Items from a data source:
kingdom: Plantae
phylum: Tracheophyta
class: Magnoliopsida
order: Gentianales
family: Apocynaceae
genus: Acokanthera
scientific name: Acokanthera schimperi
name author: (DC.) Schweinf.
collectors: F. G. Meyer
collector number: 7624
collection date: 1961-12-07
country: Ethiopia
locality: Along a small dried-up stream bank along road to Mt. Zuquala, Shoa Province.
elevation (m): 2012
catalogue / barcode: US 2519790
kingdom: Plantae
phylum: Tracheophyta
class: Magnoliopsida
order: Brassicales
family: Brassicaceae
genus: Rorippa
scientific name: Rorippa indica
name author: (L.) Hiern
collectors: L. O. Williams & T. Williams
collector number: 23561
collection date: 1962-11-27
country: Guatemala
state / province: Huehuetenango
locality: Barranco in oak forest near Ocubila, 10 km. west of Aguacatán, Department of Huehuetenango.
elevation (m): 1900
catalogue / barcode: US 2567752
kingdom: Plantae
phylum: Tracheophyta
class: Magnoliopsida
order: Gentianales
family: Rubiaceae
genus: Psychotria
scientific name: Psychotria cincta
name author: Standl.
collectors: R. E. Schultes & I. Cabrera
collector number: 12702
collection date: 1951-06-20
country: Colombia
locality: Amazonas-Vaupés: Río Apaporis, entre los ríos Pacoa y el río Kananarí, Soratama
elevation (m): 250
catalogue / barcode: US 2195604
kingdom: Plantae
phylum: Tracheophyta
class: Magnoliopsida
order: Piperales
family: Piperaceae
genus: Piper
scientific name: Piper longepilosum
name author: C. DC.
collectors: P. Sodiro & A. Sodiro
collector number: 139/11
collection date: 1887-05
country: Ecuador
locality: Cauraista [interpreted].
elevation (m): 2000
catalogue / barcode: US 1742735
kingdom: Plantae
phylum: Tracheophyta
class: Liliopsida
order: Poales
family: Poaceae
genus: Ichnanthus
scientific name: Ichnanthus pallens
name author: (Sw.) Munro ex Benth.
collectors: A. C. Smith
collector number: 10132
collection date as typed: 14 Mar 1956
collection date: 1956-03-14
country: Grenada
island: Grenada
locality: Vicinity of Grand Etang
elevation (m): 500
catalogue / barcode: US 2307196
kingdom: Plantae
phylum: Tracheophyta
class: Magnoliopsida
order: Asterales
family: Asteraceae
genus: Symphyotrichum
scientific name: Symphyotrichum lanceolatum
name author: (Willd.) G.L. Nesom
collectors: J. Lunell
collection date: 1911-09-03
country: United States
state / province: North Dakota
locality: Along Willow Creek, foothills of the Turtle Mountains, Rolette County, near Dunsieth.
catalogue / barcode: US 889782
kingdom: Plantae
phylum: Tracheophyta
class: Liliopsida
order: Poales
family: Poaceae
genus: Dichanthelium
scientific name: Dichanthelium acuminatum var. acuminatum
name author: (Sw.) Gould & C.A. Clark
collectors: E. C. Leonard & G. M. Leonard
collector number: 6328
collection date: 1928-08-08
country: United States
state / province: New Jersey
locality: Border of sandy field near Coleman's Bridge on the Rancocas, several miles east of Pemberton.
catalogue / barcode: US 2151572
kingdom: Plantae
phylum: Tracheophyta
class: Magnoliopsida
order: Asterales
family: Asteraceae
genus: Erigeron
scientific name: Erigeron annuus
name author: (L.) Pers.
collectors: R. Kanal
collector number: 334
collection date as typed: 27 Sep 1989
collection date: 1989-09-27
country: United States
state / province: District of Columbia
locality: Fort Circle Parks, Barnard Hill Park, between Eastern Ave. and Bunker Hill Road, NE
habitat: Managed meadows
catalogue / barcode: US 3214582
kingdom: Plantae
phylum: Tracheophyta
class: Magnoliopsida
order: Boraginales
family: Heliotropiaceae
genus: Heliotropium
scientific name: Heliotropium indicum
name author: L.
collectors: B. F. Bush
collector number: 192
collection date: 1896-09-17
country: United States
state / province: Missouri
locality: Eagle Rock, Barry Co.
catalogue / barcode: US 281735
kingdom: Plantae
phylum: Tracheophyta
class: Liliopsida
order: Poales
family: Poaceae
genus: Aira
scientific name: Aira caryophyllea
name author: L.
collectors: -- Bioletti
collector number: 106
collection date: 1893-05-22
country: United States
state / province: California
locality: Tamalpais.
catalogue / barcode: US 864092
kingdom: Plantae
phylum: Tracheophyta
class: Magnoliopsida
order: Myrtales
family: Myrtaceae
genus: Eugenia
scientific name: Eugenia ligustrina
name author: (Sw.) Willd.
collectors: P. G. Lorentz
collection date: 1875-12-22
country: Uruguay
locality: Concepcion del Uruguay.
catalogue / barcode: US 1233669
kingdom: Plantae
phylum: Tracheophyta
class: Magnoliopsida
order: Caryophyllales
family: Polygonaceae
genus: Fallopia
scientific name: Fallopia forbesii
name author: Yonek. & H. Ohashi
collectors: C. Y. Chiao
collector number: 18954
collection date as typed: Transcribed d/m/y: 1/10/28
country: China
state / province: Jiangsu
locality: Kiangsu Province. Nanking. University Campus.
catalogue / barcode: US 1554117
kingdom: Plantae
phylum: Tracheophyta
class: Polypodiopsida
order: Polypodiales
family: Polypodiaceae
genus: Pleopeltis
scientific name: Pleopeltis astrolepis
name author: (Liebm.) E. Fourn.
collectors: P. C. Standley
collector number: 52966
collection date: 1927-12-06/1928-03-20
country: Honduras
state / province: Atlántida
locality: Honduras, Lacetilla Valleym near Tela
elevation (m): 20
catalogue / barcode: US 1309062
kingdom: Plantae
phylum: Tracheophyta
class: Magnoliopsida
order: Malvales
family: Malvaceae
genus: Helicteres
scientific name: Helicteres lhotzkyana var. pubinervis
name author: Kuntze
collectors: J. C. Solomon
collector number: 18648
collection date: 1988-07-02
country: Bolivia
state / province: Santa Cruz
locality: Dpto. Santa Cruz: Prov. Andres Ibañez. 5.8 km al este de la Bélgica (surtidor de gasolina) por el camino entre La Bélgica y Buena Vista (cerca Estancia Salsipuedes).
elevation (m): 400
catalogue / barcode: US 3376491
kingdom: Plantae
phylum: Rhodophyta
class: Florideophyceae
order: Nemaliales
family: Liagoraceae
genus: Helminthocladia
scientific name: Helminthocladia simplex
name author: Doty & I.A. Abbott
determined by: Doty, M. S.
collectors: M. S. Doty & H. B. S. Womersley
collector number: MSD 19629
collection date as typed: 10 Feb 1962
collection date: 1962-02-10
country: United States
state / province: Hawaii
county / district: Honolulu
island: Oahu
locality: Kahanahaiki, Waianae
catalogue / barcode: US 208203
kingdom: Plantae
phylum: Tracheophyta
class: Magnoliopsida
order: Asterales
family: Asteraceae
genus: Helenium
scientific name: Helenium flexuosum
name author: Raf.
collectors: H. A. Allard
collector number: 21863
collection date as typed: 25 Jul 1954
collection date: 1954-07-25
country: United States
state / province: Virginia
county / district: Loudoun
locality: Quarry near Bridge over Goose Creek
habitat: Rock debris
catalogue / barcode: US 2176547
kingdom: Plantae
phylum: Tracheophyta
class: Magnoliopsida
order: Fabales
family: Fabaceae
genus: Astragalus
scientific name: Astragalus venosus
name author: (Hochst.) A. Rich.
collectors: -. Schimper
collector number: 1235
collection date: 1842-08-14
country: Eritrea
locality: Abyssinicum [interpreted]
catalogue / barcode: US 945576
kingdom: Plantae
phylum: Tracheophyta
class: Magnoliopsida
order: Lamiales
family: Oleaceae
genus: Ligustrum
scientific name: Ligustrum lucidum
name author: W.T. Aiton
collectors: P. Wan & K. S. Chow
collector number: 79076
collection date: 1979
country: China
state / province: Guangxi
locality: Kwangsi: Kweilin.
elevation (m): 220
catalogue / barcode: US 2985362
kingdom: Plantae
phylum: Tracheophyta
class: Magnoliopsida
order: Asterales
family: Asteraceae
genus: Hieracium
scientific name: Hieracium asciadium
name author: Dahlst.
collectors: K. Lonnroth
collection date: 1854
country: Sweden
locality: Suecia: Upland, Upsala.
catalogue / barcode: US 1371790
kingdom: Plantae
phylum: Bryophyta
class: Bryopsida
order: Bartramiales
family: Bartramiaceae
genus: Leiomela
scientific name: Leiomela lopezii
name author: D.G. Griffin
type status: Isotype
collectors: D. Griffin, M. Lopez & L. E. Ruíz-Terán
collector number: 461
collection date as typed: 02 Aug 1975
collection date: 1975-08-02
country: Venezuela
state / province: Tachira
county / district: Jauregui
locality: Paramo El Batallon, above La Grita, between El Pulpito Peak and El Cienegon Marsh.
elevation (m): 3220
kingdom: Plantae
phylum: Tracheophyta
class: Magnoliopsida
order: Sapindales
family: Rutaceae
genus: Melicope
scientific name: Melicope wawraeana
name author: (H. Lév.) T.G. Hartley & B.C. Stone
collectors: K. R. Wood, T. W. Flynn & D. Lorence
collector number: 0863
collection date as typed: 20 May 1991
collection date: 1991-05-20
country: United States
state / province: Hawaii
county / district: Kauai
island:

▸ **What you have to do**
Please copy the material word for word, from its first line through the line holding "country: Colombia", both included.

▸ **Exercise answer**
kingdom: Plantae
phylum: Tracheophyta
class: Magnoliopsida
order: Gentianales
family: Apocynaceae
genus: Acokanthera
scientific name: Acokanthera schimperi
name author: (DC.) Schweinf.
collectors: F. G. Meyer
collector number: 7624
collection date: 1961-12-07
country: Ethiopia
locality: Along a small dried-up stream bank along road to Mt. Zuquala, Shoa Province.
elevation (m): 2012
catalogue / barcode: US 2519790
kingdom: Plantae
phylum: Tracheophyta
class: Magnoliopsida
order: Brassicales
family: Brassicaceae
genus: Rorippa
scientific name: Rorippa indica
name author: (L.) Hiern
collectors: L. O. Williams & T. Williams
collector number: 23561
collection date: 1962-11-27
country: Guatemala
state / province: Huehuetenango
locality: Barranco in oak forest near Ocubila, 10 km. west of Aguacatán, Department of Huehuetenango.
elevation (m): 1900
catalogue / barcode: US 2567752
kingdom: Plantae
phylum: Tracheophyta
class: Magnoliopsida
order: Gentianales
family: Rubiaceae
genus: Psychotria
scientific name: Psychotria cincta
name author: Standl.
collectors: R. E. Schultes & I. Cabrera
collector number: 12702
collection date: 1951-06-20
country: Colombia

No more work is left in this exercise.